Text Encoder (BERT), which is a standard BERT, is activated by an ITC (Image-Text Contrastive Loss, image Text contrast loss) objective function, which in the present embodiment is aimed at aligning the feature spaces of Image Encoder Transformer and Text Encoder Transformer. The BERT model is a language pre-training model proposed by Google AI (Artificial Intelligence ) institute.

Image-grounded Text Encoder (variant BERT) introduces visual features by inserting a Cross Attention (CA) module between Bi Self-Att and Feed Forward, based on the structure of the standard BERT. The Image-grounded Text Encoder is activated using ITM (Image-Text Matching Loss, image text matching loss) as an objective function. The ITM is a two-class task and is used for predicting whether the image-text pair is positive or negative, so as to learn the multi-modal representation of the image-text and adjust the fine granularity alignment between vision and language.

Image-grounded Text Decoder (variant BERT), which is obtained by replacing Bi Self-Att in the structure of Image-grounded Text Encoder with Causer Self-Att. Language Modeling Loss (LM) objective function activation is used in the embodiments of the present application, the goal of which LM is to generate a textual description of a given image.

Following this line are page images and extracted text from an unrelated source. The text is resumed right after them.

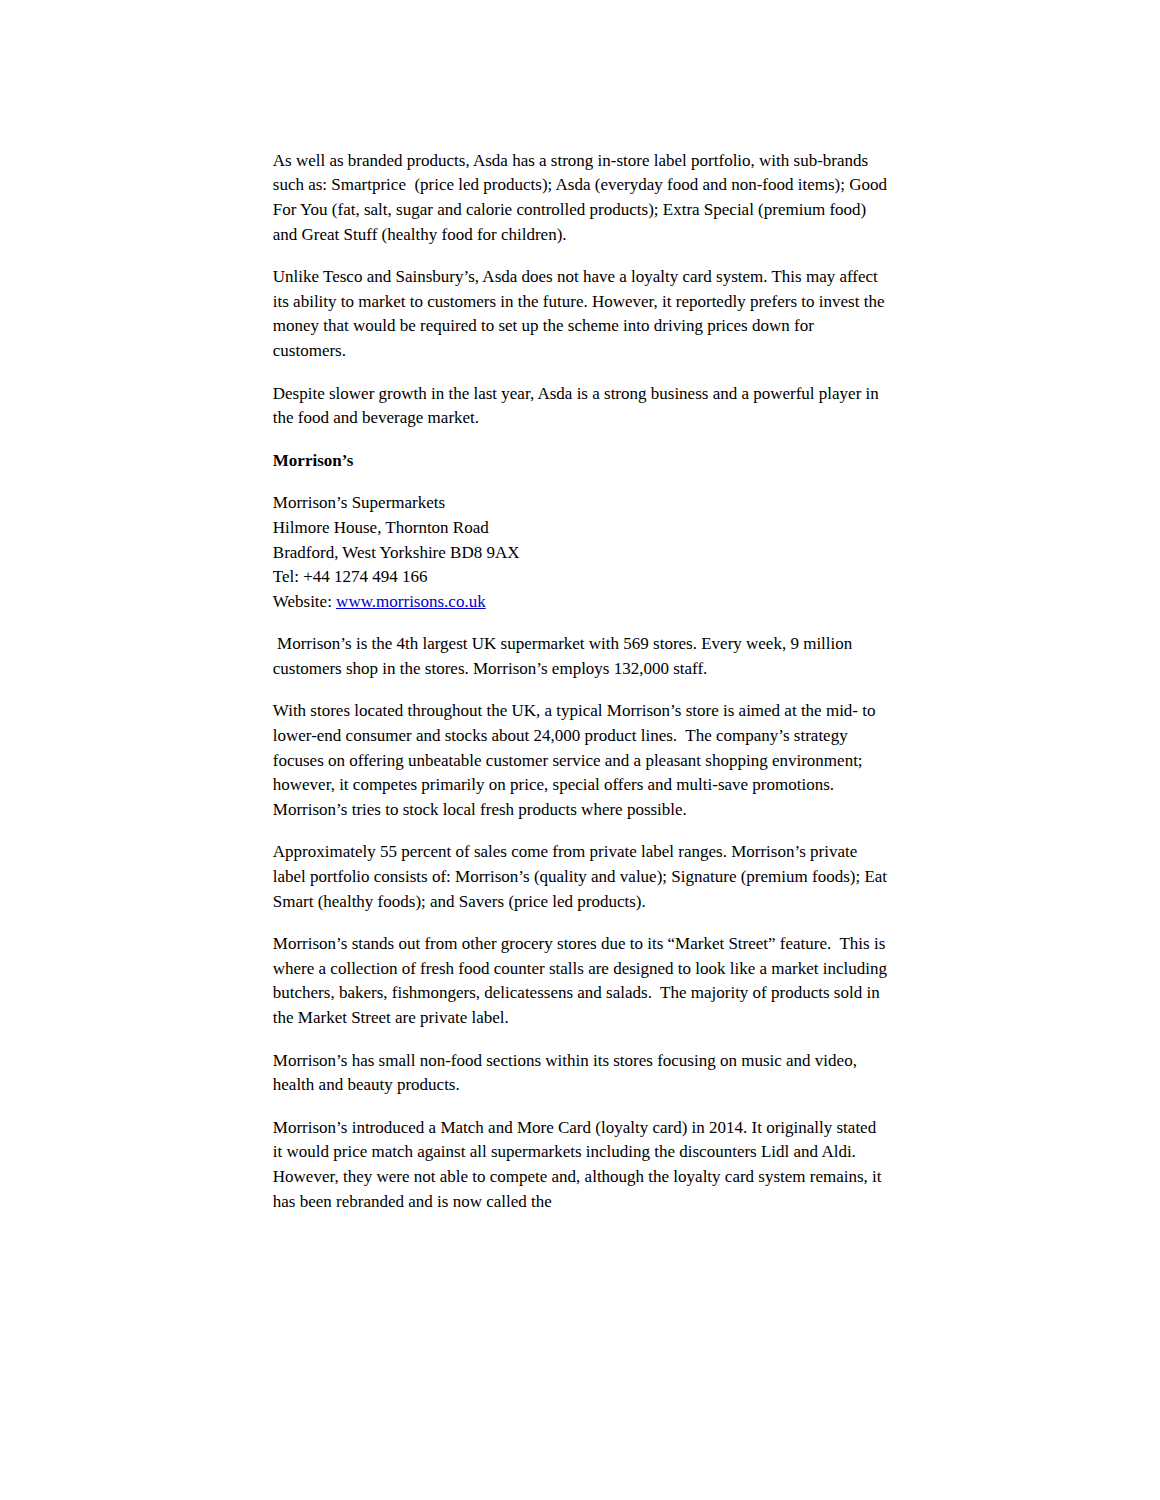As well as branded products, Asda has a strong in-store label portfolio, with sub-brands such as: Smartprice (price led products); Asda (everyday food and non-food items); Good For You (fat, salt, sugar and calorie controlled products); Extra Special (premium food) and Great Stuff (healthy food for children).
Unlike Tesco and Sainsbury’s, Asda does not have a loyalty card system. This may affect its ability to market to customers in the future. However, it reportedly prefers to invest the money that would be required to set up the scheme into driving prices down for customers.
Despite slower growth in the last year, Asda is a strong business and a powerful player in the food and beverage market.
Morrison’s
Morrison’s Supermarkets
Hilmore House, Thornton Road
Bradford, West Yorkshire BD8 9AX
Tel: +44 1274 494 166
Website: www.morrisons.co.uk
Morrison’s is the 4th largest UK supermarket with 569 stores. Every week, 9 million customers shop in the stores. Morrison’s employs 132,000 staff.
With stores located throughout the UK, a typical Morrison’s store is aimed at the mid- to lower-end consumer and stocks about 24,000 product lines. The company’s strategy focuses on offering unbeatable customer service and a pleasant shopping environment; however, it competes primarily on price, special offers and multi-save promotions. Morrison’s tries to stock local fresh products where possible.
Approximately 55 percent of sales come from private label ranges. Morrison’s private label portfolio consists of: Morrison’s (quality and value); Signature (premium foods); Eat Smart (healthy foods); and Savers (price led products).
Morrison’s stands out from other grocery stores due to its “Market Street” feature. This is where a collection of fresh food counter stalls are designed to look like a market including butchers, bakers, fishmongers, delicatessens and salads. The majority of products sold in the Market Street are private label.
Morrison’s has small non-food sections within its stores focusing on music and video, health and beauty products.
Morrison’s introduced a Match and More Card (loyalty card) in 2014. It originally stated it would price match against all supermarkets including the discounters Lidl and Aldi. However, they were not able to compete and, although the loyalty card system remains, it has been rebranded and is now called the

Illustratively, before the converting the picture into text based on the graphic conversion model, the method includes: acquiring a BLIP model and acquiring a title training data set; the BLIP model is a pre-training model; and performing migration learning on the BLIP model based on the title training data set to obtain a graphic conversion model.

Since the open-source BLIP model is widely used in the field of text generation for pictures and is an english expression, and the BLIP model is an AI large model, it consumes a large amount of resources to train the model from scratch. In the embodiment of the application, the field of malicious websites is only classified and identified, so that the BLIP model is subjected to transfer learning through the title training data set, which is a fine tuning process, and the training speed of training to obtain the BLIP model can be improved. Wherein, the pre-training model of the BLIP model, namely the source model, can be obtained through downloading the https:// gitsub.

Exemplary, the performing migration learning on the BLIP model based on the title training data set to obtain a graphic conversion model includes: initializing parameters of an output layer of the BLIP model, and adjusting random seed numbers of the BLIP model; and performing migration learning on the BLIP model with the parameters adjusted based on the title training data set to obtain a graphic conversion model.

It should be noted that in the process of migration learning, a new neural network model, i.e., a target model, needs to be created, because the output layer of the source model is closely related to the labels of the source data set, and the output layer of the target model needs to be closely related to the labels of the title training data set. Thus, the target model does not replicate the output layer and its parameters on the source model, but replicates all model designs and their parameters on the source model except for the output layer.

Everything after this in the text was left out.